The temple is approximately 5.2 kilometers west of Inazawa Station on the JR Tokai Tōkaidō Main Line.

==Cultural Properties==
===National Important Cultural Properties===
- Wooden statue of standing Shaka Nyorai (木造釈迦如来坐像), Kamakura period
- Wooden statue of standing Shaka Nyorai (木造釈迦如来坐像), Muromachi period
- Wooden statues of seated male and female kami of Atsuta Myojin (木造伝熱田大宮司夫妻坐像), Nanboku-cho period; The male statue is 60.7 cm tall and the female statue is 60.9 cm tall. Both are made of hinoki cypress wood inlaid with marquetry.
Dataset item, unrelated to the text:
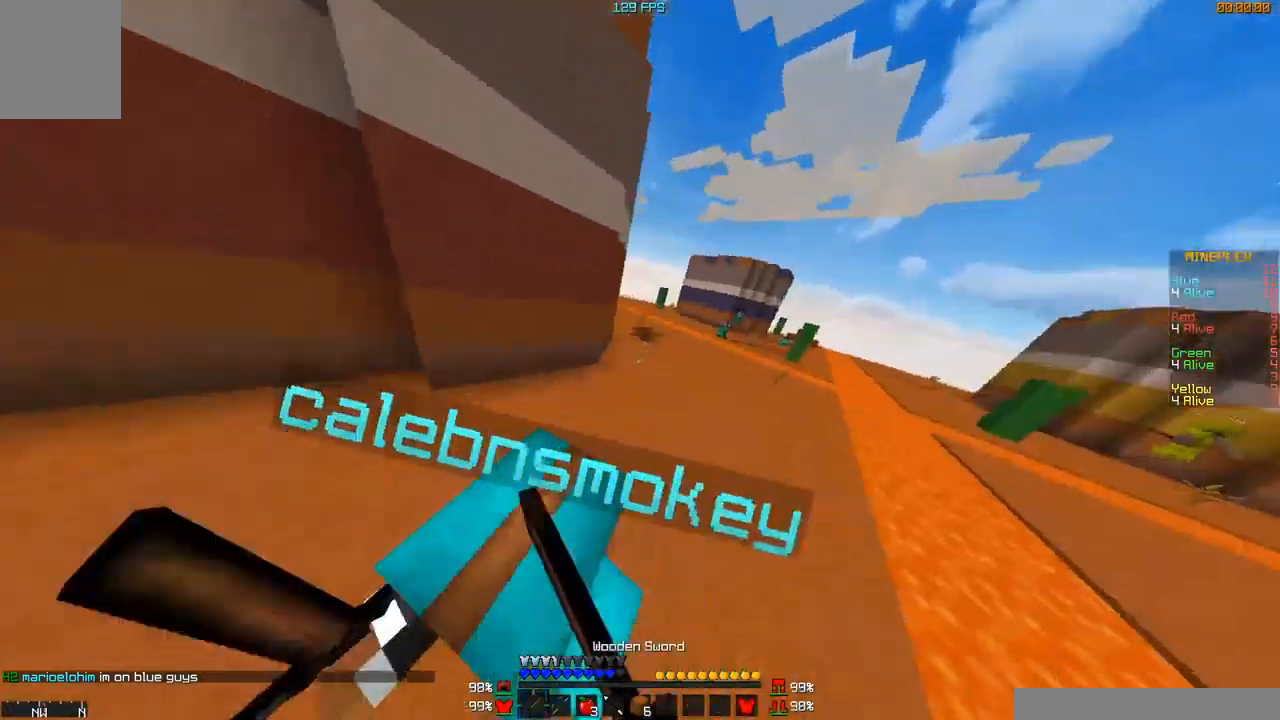
{"keys": ["d", "w"], "mouse": [], "events": [[83, "d", "down"], [83, "mouse_right", "down"], [233, "d", "up"], [233, "mouse_right", "up"], [334, "d", "down"], [334, "mouse_left", "down"], [384, "mouse_left", "up"]]}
- Wooden portrait statue of monk Dengakuzan (木造伝覚山和尚坐像), Nanboku-cho period;

==Owari Kokubun-niji==
The remains of the ancient Kokubun-niji provincial nunnery associated with the Owaki Kokubun-ji are unknown. Its location is estimated to be near Hokke-ji Temple (35°14′42.16″N 136°45′57.47″E) in Hokkeji-cho, Inazawa, about 1.5 kilometers northwest of the Owari Kokubun-ji temple ruins. However, no excavation has been conducted to date, so the details are unclear. Four garden stones thought to be cornerstones from the nunnery have been found in a nearby private home. Historical records include an official account dated 988, which states that Owari no Kami Fujiwara no Motomichi refused to pay repair fees for the nunnery, and a petition from Oe no Masafusa in 1009, which states that the nunnery should be renovated between 1001 and 1004. Thus, it is confirmed that the temple survived until the 11th century, longer than the Owari Kokubun-ji, but its subsequent history is unknown. According to temple legend, the modern Hokke-ji was founded in the Eikyō era (1504-1521) on the former site of the nunnery, but was destroyed by fire during the Oda clan's internecine wars and was moved to its current location. This Hokke-ji is home to a wooden seated statue of Yakushi Nyorai (a National Important Cultural Property) made in the late Heian period.